_DOCUMENTO DE ORIGEM_.
· · · · · · ·
O valor de 3,4% é bastante inferior ao verificado entre os países que mais gastam (Islândia, Alemanha, Noruega e Suécia investem mais de 8,0%), mas é superior ao de nações em desenvolvimento como África do Sul, Chile, México e China.
A posição do país no ranking dos que mais investem publicamente em educação é ainda pior: 81o de um grupo de 124. Os dados mostram, no entanto, que outros países com melhores indicadores educacionais do que o Brasil fazem mais investindo menos: é o caso de Chile, Argentina e Uruguai.
"Há uma posição prevalente entre economistas de que não precisamos gastar mais em educação. No entanto, a infra-estrutura das escolas ainda não está completa. Manutenção, biblioteca e adaptações de salas ainda são necessárias em grande escala. É por isso que precisamos, sim, de mais recursos. Mas não adianta só aumentar o gasto no sistema tal como está. A grande batalha, e muito mais difícil de ser vencida, é a do melhor uso do recurso", diz Francisco Soares, da Faculdade de Educação da Universidade Federal de Minas Gerais.

Em bairro de SP, ligação irregular de água passa dentro de valeta de esgoto

Leandro Beguoci
Da reportagem local

Embora todo mundo beba, a água é clandestina na Vila Nova Cidade, em São Paulo.
Como o bairro fica em área de proteção ambiental, a legislação proíbe o fornecimento de água pela Sabesp (Companhia de Saneamento Básico do Estado de São Paulo). Em tese, a região deveria ser despovoada, mas, hoje, já tem luz e telefone.
Para driblar a restrição, as famílias pagam R$ 200 pela instalação de água para uma entre, ao menos, quatro "Sabesps paralelas" - que desviam a água de um cano que passa por avenidas próximas. Cada família paga R$ 15 mensais pela manutenção do encanamento.
· · · · · · ·
_DADOS DO EXERCÍCIO_.

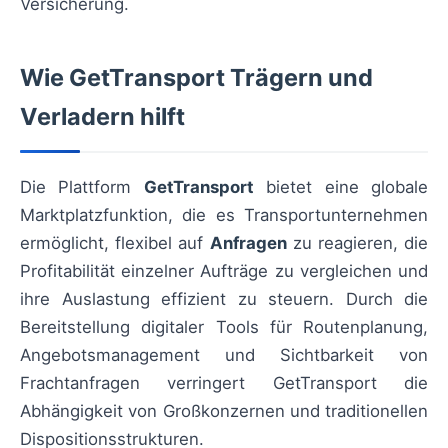
Versicherung.
Wie GetTransport Trägern und
Verladern hilft
Die Plattform
GetTransport
bietet eine globale
Marktplatzfunktion, die es Transportunternehmen
ermöglicht, flexibel auf
Anfragen
zu reagieren, die
Profitabilität einzelner Aufträge zu vergleichen und
ihre Auslastung effizient zu steuern. Durch die
Bereitstellung digitaler Tools für Routenplanung,
Angebotsmanagement und Sichtbarkeit von
Frachtanfragen verringert GetTransport die
Abhängigkeit von Großkonzernen und traditionellen
Dispositionsstrukturen.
· · · · · · ·
_TAREFA 1_.
Diga se cada afirmação abaixo está de acordo com o documento de origem e responda sim ou não, citando literalmente as palavras do texto que decidem a questão.
(a) Chile, Argentina e Uruguai têm indicadores educacionais melhores que os do Brasil e investem menos.
(b) Na Vila Nova Cidade, cada família paga R$ 200 por mês pela manutenção do encanamento.
(c) No ranking de investimento público em educação, o Brasil está em 81º lugar entre 124 países.
_TAREFA 2_. Transcreva fielmente o trecho do documento de origem que começa em "Em bairro de" e termina em "manutenção do encanamento.".

_RESULTADO DO EXERCÍCIO 1_.
(a) Sim: "outros países com melhores indicadores educacionais do que o Brasil fazem mais investindo menos: é o caso de Chile, Argentina e Uruguai"
(b) Não: "Cada família paga R$ 15 mensais pela manutenção do encanamento."
(c) Sim: "81o de um grupo de 124"

_RESULTADO DO EXERCÍCIO 2_.
Em bairro de SP, ligação irregular de água passa dentro de valeta de esgoto

Leandro Beguoci
Da reportagem local

Embora todo mundo beba, a água é clandestina na Vila Nova Cidade, em São Paulo.
Como o bairro fica em área de proteção ambiental, a legislação proíbe o fornecimento de água pela Sabesp (Companhia de Saneamento Básico do Estado de São Paulo). Em tese, a região deveria ser despovoada, mas, hoje, já tem luz e telefone.
Para driblar a restrição, as famílias pagam R$ 200 pela instalação de água para uma entre, ao menos, quatro "Sabesps paralelas" - que desviam a água de um cano que passa por avenidas próximas. Cada família paga R$ 15 mensais pela manutenção do encanamento.